Years on the manufacturing floor teach a simple truth: customers' labs push materials in directions we might never have imagined. In one case, a group working on PET imaging agents needed ultra-low trace metal content, far beyond our pharmaceutical specification. By adjusting our process to replace stainless steel contacts with glass-lined reactors, and dramatically amping up final acid washing steps, we brought metal content down to low ppb levels, unlocking a supply route that none of their previous vendors could support.
Another challenge came from a polymer client experimenting with melt-extrusion. Trace odor issues at high temperatures were traced to minute levels of residual solvent absorbed into the acid crystals. The solution? We modified our drying protocol, adopting lower vacuum and staged heating, even though it slowed throughput from the line for that particular lot. Their feedback, which included side-by-side thermal analysis and sensory evaluation, led us to roll out the new protocol for all clients whose materials see high temperature cycling.
Pharmaceutical scale-ups frequently hit snags with unplanned delays. Production staff routinely ask us to expedite certain DFPCA-264 lots to hit critical project timelines, sometimes needing fresh material prepared under custom conditions — or with special certificates of analysis meant to speed up quality review on their end. We maintain flexibility in our batch planning so these requests can land quickly, keeping downstream project delays from turning into costly stoppages.
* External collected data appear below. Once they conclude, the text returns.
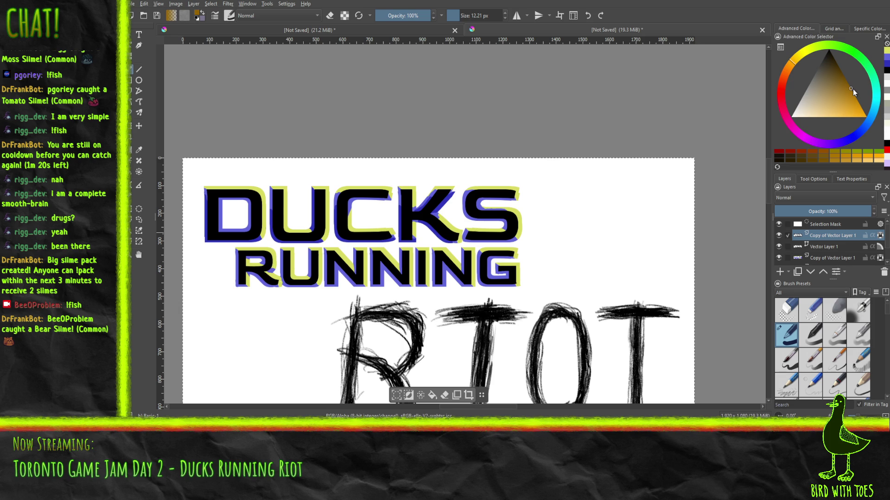
pyautogui.moveTo(213, 190)
pyautogui.mouseDown()
pyautogui.moveTo(256, 195)
pyautogui.moveTo(263, 232)
pyautogui.moveTo(243, 189)
pyautogui.mouseUp()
This willingness to troubleshoot and adapt, rather than sticking rigidly to existing processes, forms the real backbone of long-term supplier partnerships.
The market for fluorinated pyridines keeps shifting — driven not only by pharmaceutical innovation, but by the complexity of modern specialty chemicals. As new catalytic methods emerge, or as end users push for ever-cleaner intermediates, manufacturers must collaborate across the supply chain. In our experience, every process tweak or upstream change only holds value when tested against the practical demands of the people using the product. This down-to-earth focus, grounded by feedback directly from project chemists and process engineers, shapes how we build and improve our product lines year after year.
The future looks to bring more call for traceable, sustainable materials, and tighter purity demands as both regulatory and experimental boundaries expand. Our role remains the same: keep learning from hands-on production, adjust quickly to customer needs, and share the practical details that let everyone up the chain build better, safer, and more effective products.